I first heard the term “big data” five years ago. The concept has really changed our lives in spectacular ways.
Unfortunately, the term itself might be leading decision-makers astray. They believe that the value of big data is predicated almost entirely on its volume.
The people that have sensationalized the concept of big data deserve some of the blame. They have focused overwhelmingly on the fact that storing massive amounts of data makes certain objectives more attainable. While this is technically true, there are still other factors that need to be considered. Besides the volume of the data under their control.
A couple of years ago, CMSWire tried to draw attention to this issue. They pointed out several reasons that data quality is more important than data volume. We decided to extrapolate their message and focus on ways that data scalability could compromise the integrity of a big data campaign. Brands that understand these challenges can factor for them and get a cutting edge with their big data strategy.
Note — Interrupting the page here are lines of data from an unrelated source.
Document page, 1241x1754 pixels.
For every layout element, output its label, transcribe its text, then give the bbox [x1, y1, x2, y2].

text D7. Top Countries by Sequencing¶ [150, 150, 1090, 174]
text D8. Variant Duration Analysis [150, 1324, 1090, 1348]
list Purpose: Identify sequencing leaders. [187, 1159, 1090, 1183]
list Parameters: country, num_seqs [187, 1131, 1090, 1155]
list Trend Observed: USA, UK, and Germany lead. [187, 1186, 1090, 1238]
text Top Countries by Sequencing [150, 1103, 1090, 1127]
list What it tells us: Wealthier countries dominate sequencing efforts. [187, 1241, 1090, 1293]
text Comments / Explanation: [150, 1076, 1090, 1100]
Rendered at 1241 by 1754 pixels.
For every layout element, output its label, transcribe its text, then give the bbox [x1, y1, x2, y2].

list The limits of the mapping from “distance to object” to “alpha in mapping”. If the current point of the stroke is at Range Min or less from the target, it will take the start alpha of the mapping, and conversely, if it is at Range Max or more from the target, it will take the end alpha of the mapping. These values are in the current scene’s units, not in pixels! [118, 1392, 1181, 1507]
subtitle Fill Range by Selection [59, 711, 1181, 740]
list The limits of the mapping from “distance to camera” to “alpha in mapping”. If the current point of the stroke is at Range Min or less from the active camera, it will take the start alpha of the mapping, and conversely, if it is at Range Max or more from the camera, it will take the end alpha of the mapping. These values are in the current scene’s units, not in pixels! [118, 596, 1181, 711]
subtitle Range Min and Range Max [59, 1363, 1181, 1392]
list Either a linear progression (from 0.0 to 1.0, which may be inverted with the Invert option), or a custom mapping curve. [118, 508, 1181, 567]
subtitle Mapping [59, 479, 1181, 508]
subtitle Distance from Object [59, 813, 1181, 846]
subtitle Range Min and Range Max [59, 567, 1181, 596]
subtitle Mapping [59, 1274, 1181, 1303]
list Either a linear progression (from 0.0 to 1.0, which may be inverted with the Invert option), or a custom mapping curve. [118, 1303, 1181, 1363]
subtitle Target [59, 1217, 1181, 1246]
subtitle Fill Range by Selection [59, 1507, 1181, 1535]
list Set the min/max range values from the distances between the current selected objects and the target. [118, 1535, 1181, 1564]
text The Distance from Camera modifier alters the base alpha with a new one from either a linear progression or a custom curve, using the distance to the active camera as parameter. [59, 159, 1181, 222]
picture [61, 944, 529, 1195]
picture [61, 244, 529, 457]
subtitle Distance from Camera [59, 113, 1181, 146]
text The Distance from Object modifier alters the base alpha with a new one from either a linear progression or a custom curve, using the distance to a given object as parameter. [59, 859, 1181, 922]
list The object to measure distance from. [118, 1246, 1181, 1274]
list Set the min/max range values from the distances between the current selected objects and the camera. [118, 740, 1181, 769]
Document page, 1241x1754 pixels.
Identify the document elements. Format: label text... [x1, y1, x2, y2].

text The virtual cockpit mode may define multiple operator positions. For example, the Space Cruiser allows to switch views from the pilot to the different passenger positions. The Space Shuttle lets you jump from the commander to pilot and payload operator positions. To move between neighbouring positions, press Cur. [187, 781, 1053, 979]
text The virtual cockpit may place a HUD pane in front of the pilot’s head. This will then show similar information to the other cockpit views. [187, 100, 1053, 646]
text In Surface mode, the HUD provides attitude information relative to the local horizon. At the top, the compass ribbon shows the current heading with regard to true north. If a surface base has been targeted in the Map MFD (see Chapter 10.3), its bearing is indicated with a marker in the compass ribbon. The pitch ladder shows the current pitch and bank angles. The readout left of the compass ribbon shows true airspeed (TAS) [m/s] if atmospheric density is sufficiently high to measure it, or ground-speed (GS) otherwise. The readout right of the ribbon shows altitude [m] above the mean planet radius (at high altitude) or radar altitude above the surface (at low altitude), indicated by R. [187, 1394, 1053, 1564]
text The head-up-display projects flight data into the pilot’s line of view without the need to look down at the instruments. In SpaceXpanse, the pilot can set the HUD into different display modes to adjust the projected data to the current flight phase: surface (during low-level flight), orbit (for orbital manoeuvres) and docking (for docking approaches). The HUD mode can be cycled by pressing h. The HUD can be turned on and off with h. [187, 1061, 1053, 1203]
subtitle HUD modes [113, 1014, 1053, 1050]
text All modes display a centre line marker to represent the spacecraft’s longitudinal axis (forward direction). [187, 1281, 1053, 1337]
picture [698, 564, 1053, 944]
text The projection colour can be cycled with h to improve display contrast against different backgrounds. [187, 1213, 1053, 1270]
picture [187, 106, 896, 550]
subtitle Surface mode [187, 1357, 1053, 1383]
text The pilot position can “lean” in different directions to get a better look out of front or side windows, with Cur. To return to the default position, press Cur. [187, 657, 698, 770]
Data scalability heuristics that must be controlled
Organizations have minimum data volume requirements for any project that relies on machine learning or AI. However, data volume is not usually the most important constraint. In fact, organizations that focus too heavily on amassing more data could compromise data integrity in several ways. Here are a few examples of this fallacy.
Procuring data from too many heterogeneous sources without controlling for consistency
There are many different places to accumulate data from. Don’t get me wrong – there is nothing wrong with pulling data from multiple sources. However, it is important to control for discrepancies. Here are some issues with data compatibility that have to be monitored:
- Data from website polls with different types of biases built into their polling models
- Data from various sources without trying to control for demographic discrepancies
- and data from .CSV files with different fields
It is important to develop a methodology for controlling for incompatibilities in your data sets.
Neglecting to institute any data quality scoring model
Most decisionmakers are probably familiar with the term “garbage in garbage out.” This concept is highly applicable to big data projects. Intel AI discussed the dangers of creating AI solutions based on biased or dirty data.
There is a tremendous difference in quality between various types of data. You can’t develop a coherent data strategy without taking this into account.
A recent article on online pulling for the 2020 democratic presidential primary addresses this. The poll was brigaded by members of 4Chan and other troll forums. The point of the article was that online polls are easily subject to manipulation.
Any organization relying on big data must determine the likelihood that the data could be manipulated or erroneous. They don’t necessarily need to entirely eliminate lower quality data. However, they need to account for data quality in their models. Therefore, they should use some kind of dampening effect for data that is less reliable.
Neglecting to consider context with older data sets
All data is going to have a life expectancy. Unfortunately, there aren’t any universal rules on the relevance of data over time. The quality of older data is going to depend on the specific project.
One example to consider is a political party using big data to forecast outcomes on the electoral map. They might retain election data going back decades. But, is older data still going to be valuable?
The answer to that question is going to depend on the specific objectives of the campaign. If the goal is to track evolving positions on issues over time, then that data might be useful. However, if the goal is to project the outcomes of electoral contests in specific regions in the upcoming election, then there is going to be a shelf-life on certain data. Data from recent polls and the previous election might be relevant, but older data might need to be omitted from the model.
Date quality over data volume: always
There are different factors when considering a data strategy. So, you must pay attention to both data volume and data quality. Any model that neglects to control for both is doomed to fail from the start.